§ INSTRUCTION:
Reproduce verbatim every text line in the records below, leaving out the pictures.
— BEGIN INPUT ROWS —
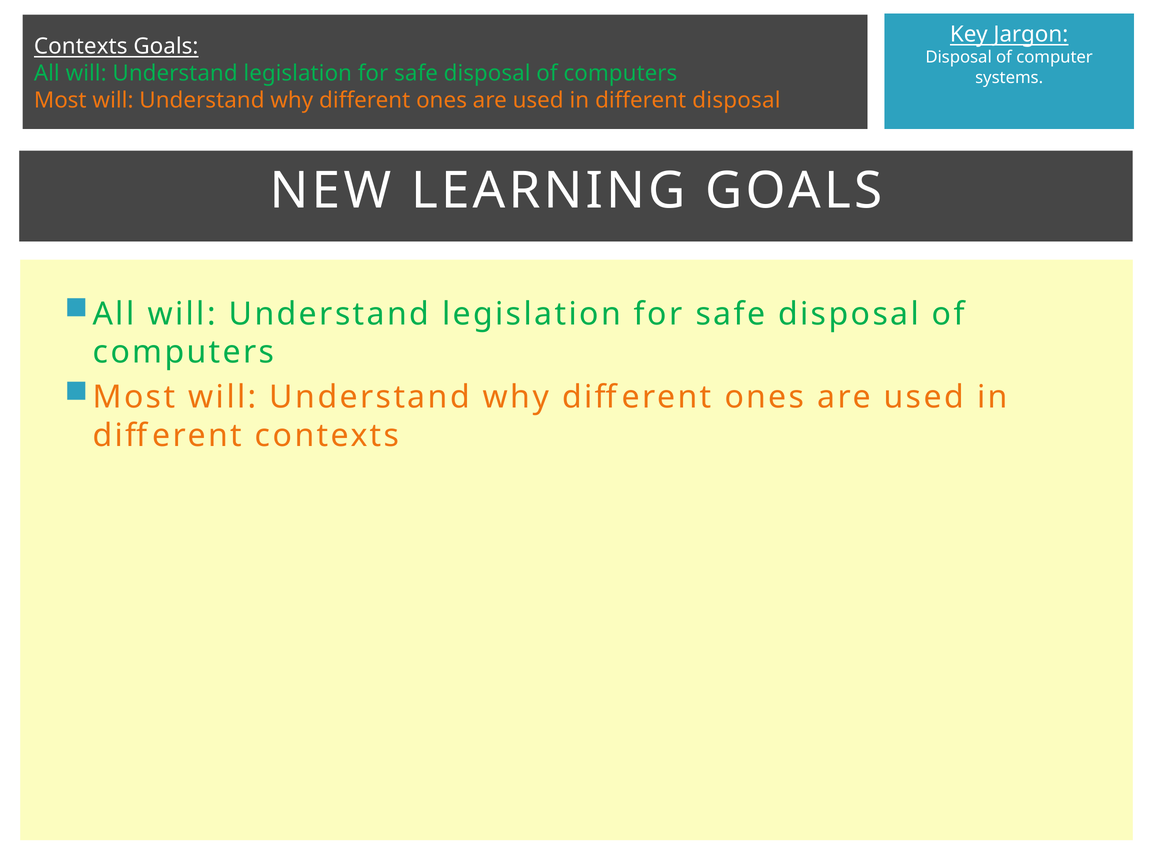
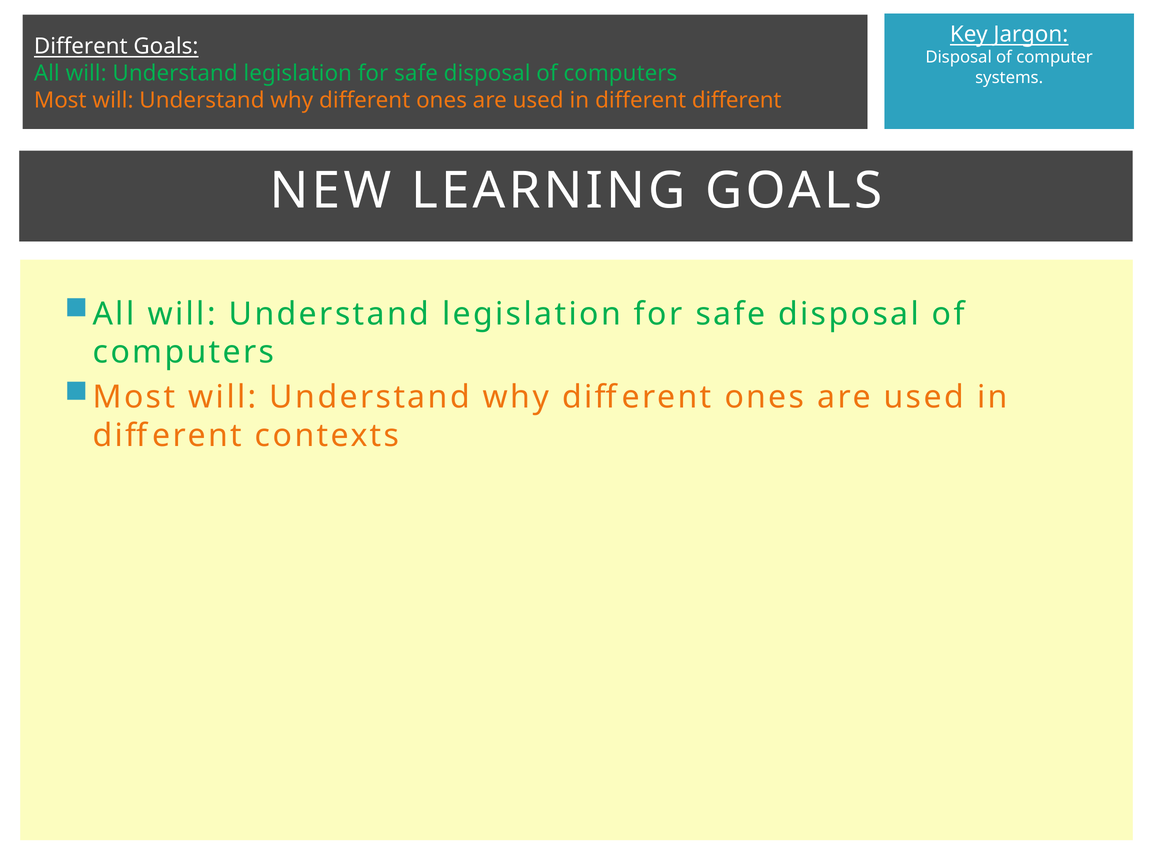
Contexts at (81, 46): Contexts -> Different
different disposal: disposal -> different
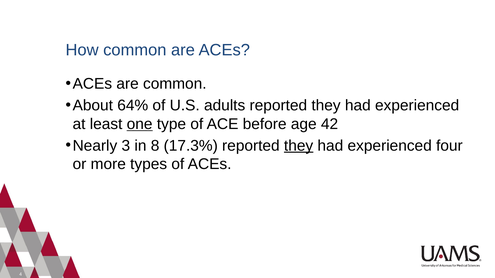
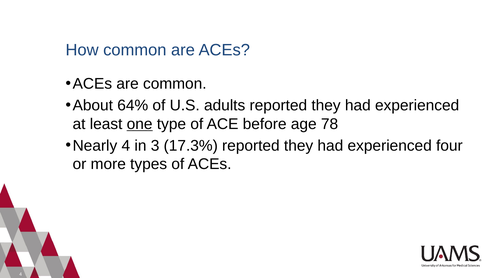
42: 42 -> 78
Nearly 3: 3 -> 4
8: 8 -> 3
they at (299, 146) underline: present -> none
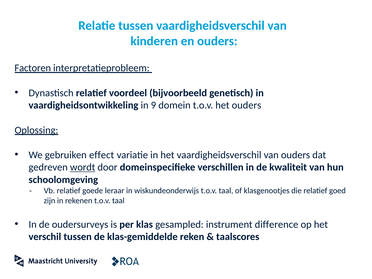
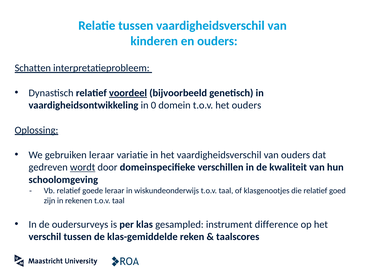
Factoren: Factoren -> Schatten
voordeel underline: none -> present
9: 9 -> 0
gebruiken effect: effect -> leraar
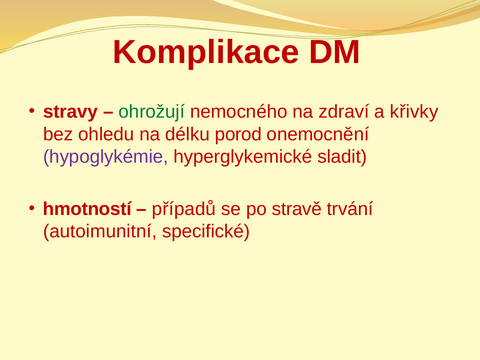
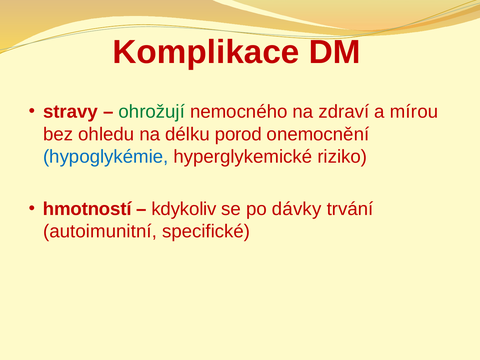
křivky: křivky -> mírou
hypoglykémie colour: purple -> blue
sladit: sladit -> riziko
případů: případů -> kdykoliv
stravě: stravě -> dávky
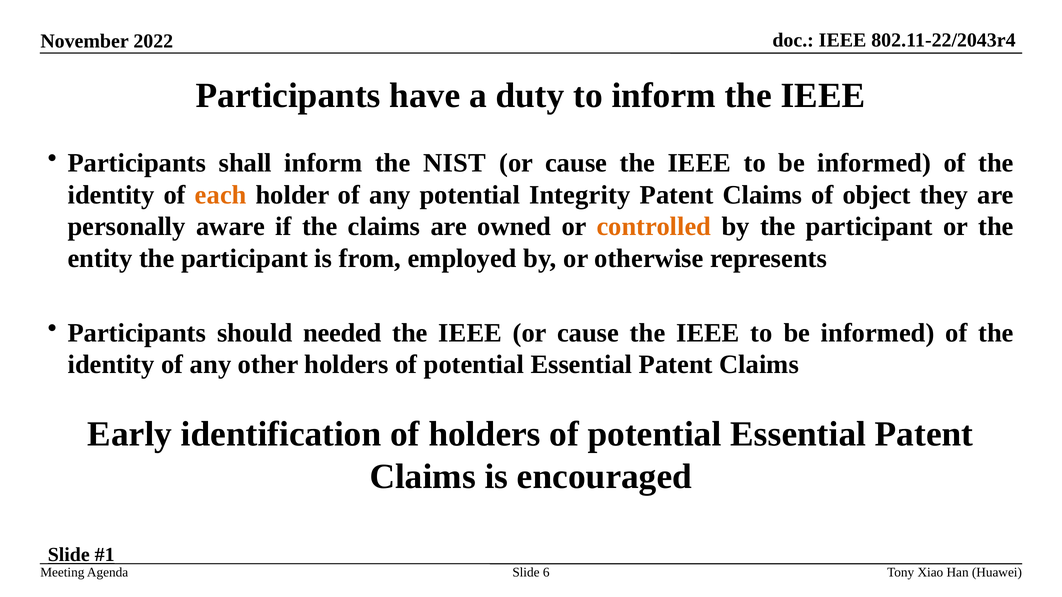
— END INPUT ROWS —
§ RESULT OF THIS EXERCISE:
Contexts at (81, 46): Contexts -> Different
different disposal: disposal -> different
42: 42 -> 78
Nearly 3: 3 -> 4
8: 8 -> 3
they at (299, 146) underline: present -> none
Factoren: Factoren -> Schatten
voordeel underline: none -> present
9: 9 -> 0
gebruiken effect: effect -> leraar
křivky: křivky -> mírou
hypoglykémie colour: purple -> blue
sladit: sladit -> riziko
případů: případů -> kdykoliv
stravě: stravě -> dávky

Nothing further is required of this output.